*BRIEF A*:
From the kinetic energy functionals excerpt, copy the passage starting at "init_args (tuple) –" and ending at "functional’s, \((\mu,~\beta,~f,~\kappa) = (1,~1,~y,~1.2)\).".
*BRIEF B*:
Decide whether each statement agrees with the kinetic energy functionals excerpt, answering yes or no and quoting the deciding words. (i) The forward method returns Pauli-Gaussian kinetic energy. (ii) The spline for the field dependent convolution is based on an arithmetic progression. (iii) The Yukawa potential term is the only ingredient of the Yukawa GGA enhancement factor.
*BRIEF C*:
According to the kinetic energy functionals excerpt, what does the box_vecs parameter of the forward method hold?
[Opening EXCERPT section]
Set \((\mu,~\beta,~\lambda,~\sigma) = (1,~0,~0,~0)\)

set_PGS()

Set \((\mu,~\beta,~\lambda,~\sigma) = (40/27,~0,~0,~0)\)

set_PGSL025()

Set \((\mu,~\beta,~\lambda,~\sigma) = (40/27,~0.25,~0,~0)\)

set_PGSLr()

Set \((\mu,~\beta,~\lambda,~\sigma) = (40/27,~0.25,~0.4,~0.2)\)

forward(box_vecs, den)

Parameters:

• box_vecs (torch.Tensor) – Lattice vectors

• den (torch.Tensor) – Electron density

Returns:

Pauli-Gaussian kinetic energy

Return type:

torch.Tensor

Yukawa GGA Functionals

class functionals.YukawaGGA

Yukawa GGA functional

The Yukawa GGA class of kinetic energy functionals [Phys. Rev. B 103, 155127, Computation 2022, 10(2), 30] have Pauli enhancement factors \(F_\theta(y, s^2, q)\) that depend on the Yukawa potential term,

\[y_{\alpha \beta}(\mathbf{r}) = \frac{3\pi\alpha^2}{4 k_F(\mathbf{r}) n^{\beta-1}(\mathbf{r})} \int d^3\mathbf{r}' \frac{n^\beta(\mathbf{r}') e^{-\alpha k_F(\mathbf{r}) |\mathbf{r}-\mathbf{r}'|}}{|\mathbf{r}-\mathbf{r}'|}\]

where \(k_F(\mathbf{r}) = [3\pi^2 n(\mathbf{r})]^{1/3}\), as an ingredient besides the reduced gradient and laplacian.

__init__(init_args=None)

Parameters:

init_args (tuple) – \((\alpha,~\beta,~F_\theta,~\kappa)\) where (alpha,~beta) are key parameters of the Yukawa GGA functional, \(F_\theta\) is the Pauli enhancement factor that takes as arguments the Yukawa descriptor, reduced gradient and reduced laplacian, i.e. \(F_\theta(y, s^2, q)\), and \(\kappa\) is a parameter for the spline-based field dependent convolution. Note that a geometric progression based spline is used so \(\kappa > 1\) The default parameters are that of the Yuk1 functional’s, \((\mu,~\beta,~f,~\kappa) = (1,~1,~y,~1.2)\).
[Closing EXCERPT section]
[Opening LISTED RECORDS section]
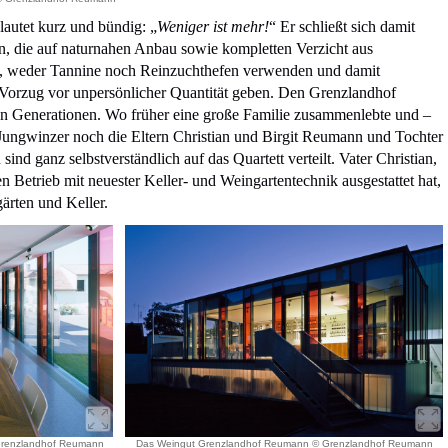
utet kurz und bündig: „
Weniger ist mehr!
“ Er schließt sich damit
n, die auf naturnahen Anbau sowie kompletten Verzicht aus
en, weder Tannine noch Reinzuchthefen verwenden und damit
n Vorzug vor unpersönlicher Quantität geben. Den Grenzlandhof
en Generationen. Wo früher eine große Familie zusammenlebte und –
 Jungwinzer noch die Eltern Christian und Birgit Reumann und Tochter
nd ganz selbstverständlich auf das Quartett verteilt. Vater Christian,
en Betrieb mit neuester Keller- und Weingartentechnik ausgestattet hat,
ärten und Keller.
Grenzlandhof Reumann
Das Weingut Grenzlandhof Reumann © Grenzlandhof Reumann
[Closing LISTED RECORDS section]
*YOUR RESPONSE A*:
init_args (tuple) – \((\alpha,~\beta,~F_\theta,~\kappa)\) where (alpha,~beta) are key parameters of the Yukawa GGA functional, \(F_\theta\) is the Pauli enhancement factor that takes as arguments the Yukawa descriptor, reduced gradient and reduced laplacian, i.e. \(F_\theta(y, s^2, q)\), and \(\kappa\) is a parameter for the spline-based field dependent convolution. Note that a geometric progression based spline is used so \(\kappa > 1\) The default parameters are that of the Yuk1 functional’s, \((\mu,~\beta,~f,~\kappa) = (1,~1,~y,~1.2)\).

*YOUR RESPONSE B*:
(i) Yes: "Pauli-Gaussian kinetic energy"
(ii) No: "a geometric progression based spline is used"
(iii) No: "as an ingredient besides the reduced gradient and laplacian"

*YOUR RESPONSE C*:
Lattice vectors.